En la florería de Carlos siempre suena algún tango o partido de fútbol de fondo. “Yo se bien que soy bohemio. Tengo mucha plata en sueños. Soy así que voy a hacer”, dice un cartel de un tango colgado en una de las paredes. Se entremezcla con otras frases significativas, el escudo de Atlanta, fotografías antiguas del padre, artículos de diaria con publicidades de la florería y algunos reconocimientos a su larga trayectoria. En el medio del salón se encuentran las verdaderas protagonistas de la casa: las flores. Hay simples, nacionales, importadas y exóticas. Entre ellas hay mini rosas, lyrium perfumada, lisiantus, gladiolo, crisantemo, girasoles, hortensias, jazmines, fresias, peonias, entre otras. Todas las semanas Campoccha se encarga de buscarlas muy temprano (a las cuatro de la mañana) en el Mercado de las Flores en Barracas.
¿Qué cualidades tiene que tener un buen florista?
Para este oficio hay que tener bien puesta la camiseta. Es una cosa seria: se necesita tacto. Como dije anteriormente uno acompaña, con mucho respeto, a sus clientes en todos los momentos: lindos y muchas veces dolorosos ya que perdió a un afecto. Una flor es eso, un “amor y una despedida”. Está cuando nacés, te enamorás, casas, tenés un hijo y te morís. Además, no existen los horarios. Me acuerdo que cuando me estaba casando, media hora antes estaba bajando coronas en un entierro.
¿Qué es lo que más te apasiona de esta profesión?
Aunque te parezca raro siempre me gustaron los desafíos. Cumplir con lo que parece imposible. Me encanta cuando me dicen: “Campoccha me tenés que salvar con tal ramo o corona”. Me da mucha adrenalina. Me gusta cuando el cliente se queda conforme y hace feliz a alguien con una flor.
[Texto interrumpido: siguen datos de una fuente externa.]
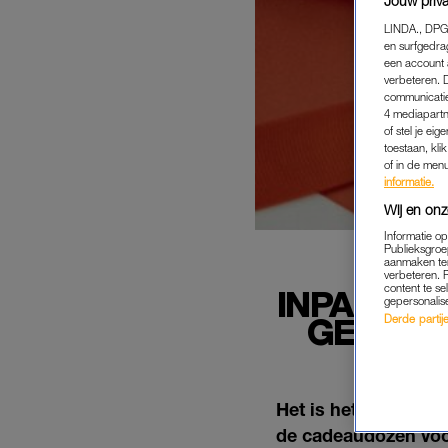
Jouw priva
LINDA., DPG
en surfgedra
een account 
verbeteren. 
communicatie
4 mediapartn
of stel je ei
toestaan, kli
of in de men
informatie.
Wij en onz
Informatie o
Publieksgroe
aanmaken ten
verbeteren. 
content te se
INPAKDAG
gepersonalis
GEZINN
Derde partijen
Het is het jaarlijk
de cadeaudozen voor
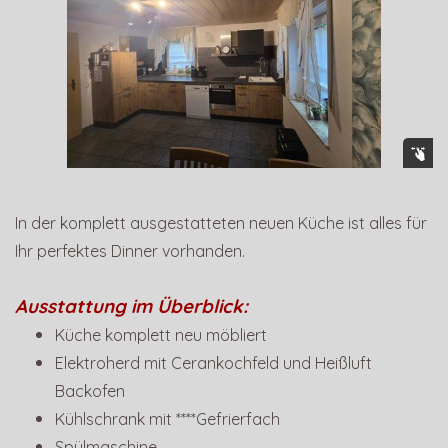
In der komplett ausgestatteten neuen Küche
ist alles für
Ihr perfektes Dinner vorhanden.
Ausstattung im Überblick:
Küche komplett neu möbliert
Elektroherd mit Cerankochfeld und Heißluft
Backofen
Kühlschrank mit ****Gefrierfach
Spülmaschine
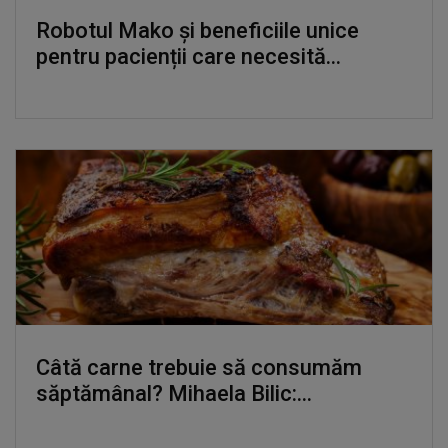
Robotul Mako și beneficiile unice
pentru pacienții care necesită...
Câtă carne trebuie să consumăm
săptămânal? Mihaela Bilic:...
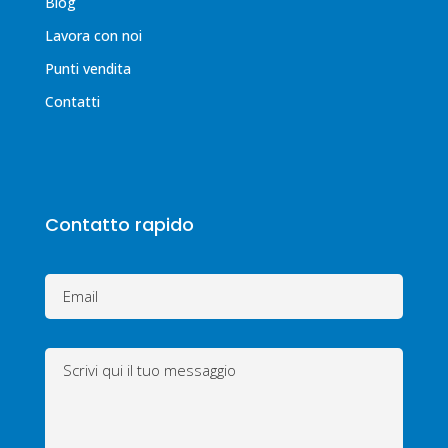
Blog
Lavora con noi
Punti vendita
Contatti
Contatto rapido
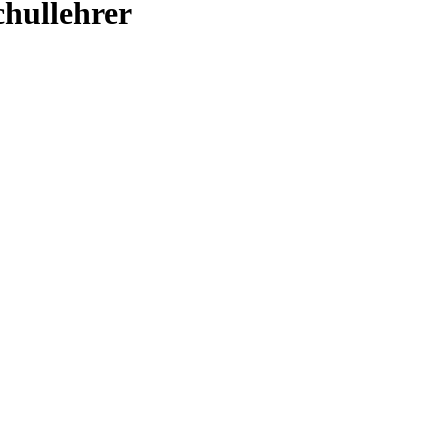
hullehrer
Cae la tarde, los últimos rayos del sol se cuelan por el enorme ventanal. Un joven entró al local y saludó al loro Pepe y a “Negro”, el perrito. El ave le devuelve un “Hola”. Enseguida le encarga a Carlitos un ramo bien tupido con gerberas, rosas y peonías. “Son para mi novia. Hoy es nuestro aniversario”, le cuenta. Con la misma pasión que su padre, Don Campoccha le prepara prolijamente el obsequio. “Estoy seguro que le van a encantar”, concluye, mientras le coloca el detalle final: un moño blanco.